*Problem*
Put the lines from the line with "a başarılı çalışmalarıyla katkı sağladı." through the line with "unserer (US-)Partner setzen", both included, into a Markdown table with the columns "No." and "Line". Number each line and omit any blank lines.

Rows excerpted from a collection
↓↓↓

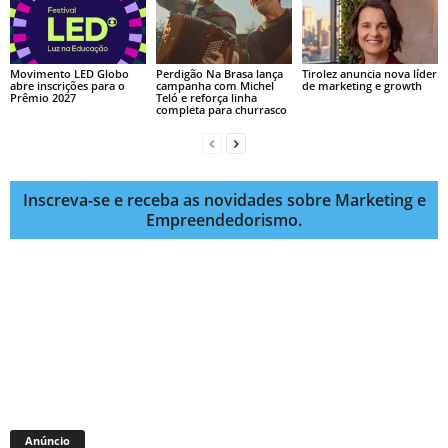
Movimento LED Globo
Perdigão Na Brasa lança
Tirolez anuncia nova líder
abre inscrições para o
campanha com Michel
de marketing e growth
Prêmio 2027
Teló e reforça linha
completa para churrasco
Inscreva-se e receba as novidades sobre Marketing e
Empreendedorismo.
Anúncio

↑↑↑
↓↓↓

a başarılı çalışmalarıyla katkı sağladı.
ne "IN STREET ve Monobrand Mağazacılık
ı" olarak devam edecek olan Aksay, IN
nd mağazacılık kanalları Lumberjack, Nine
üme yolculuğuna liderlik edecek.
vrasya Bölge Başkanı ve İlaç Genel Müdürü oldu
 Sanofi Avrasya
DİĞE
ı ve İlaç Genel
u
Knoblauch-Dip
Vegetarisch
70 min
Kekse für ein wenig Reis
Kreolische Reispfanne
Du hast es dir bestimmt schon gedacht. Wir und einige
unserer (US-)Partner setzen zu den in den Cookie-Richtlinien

↑↑↑
↓↓↓

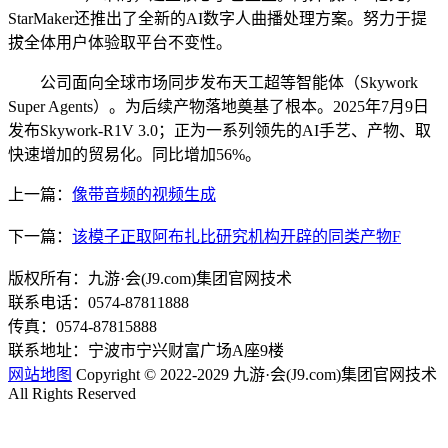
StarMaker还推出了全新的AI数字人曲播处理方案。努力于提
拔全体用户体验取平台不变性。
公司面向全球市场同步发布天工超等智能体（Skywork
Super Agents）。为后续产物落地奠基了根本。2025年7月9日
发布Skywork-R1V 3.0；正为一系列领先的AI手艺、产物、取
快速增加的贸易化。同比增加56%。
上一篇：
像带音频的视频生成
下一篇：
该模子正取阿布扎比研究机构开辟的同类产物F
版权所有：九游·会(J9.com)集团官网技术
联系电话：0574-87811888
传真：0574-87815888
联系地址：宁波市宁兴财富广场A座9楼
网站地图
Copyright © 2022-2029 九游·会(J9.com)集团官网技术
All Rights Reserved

↑↑↑

*The completed task*
| No. | Line |
|---|---|
| 1 | a başarılı çalışmalarıyla katkı sağladı. |
| 2 | ne "IN STREET ve Monobrand Mağazacılık |
| 3 | ı" olarak devam edecek olan Aksay, IN |
| 4 | nd mağazacılık kanalları Lumberjack, Nine |
| 5 | üme yolculuğuna liderlik edecek. |
| 6 | vrasya Bölge Başkanı ve İlaç Genel Müdürü oldu |
| 7 |  Sanofi Avrasya |
| 8 | DİĞE |
| 9 | ı ve İlaç Genel |
| 10 | u |
| 11 | Knoblauch-Dip |
| 12 | Vegetarisch |
| 13 | 70 min |
| 14 | Kekse für ein wenig Reis |
| 15 | Kreolische Reispfanne |
| 16 | Du hast es dir bestimmt schon gedacht. Wir und einige |
| 17 | unserer (US-)Partner setzen zu den in den Cookie-Richtlinien |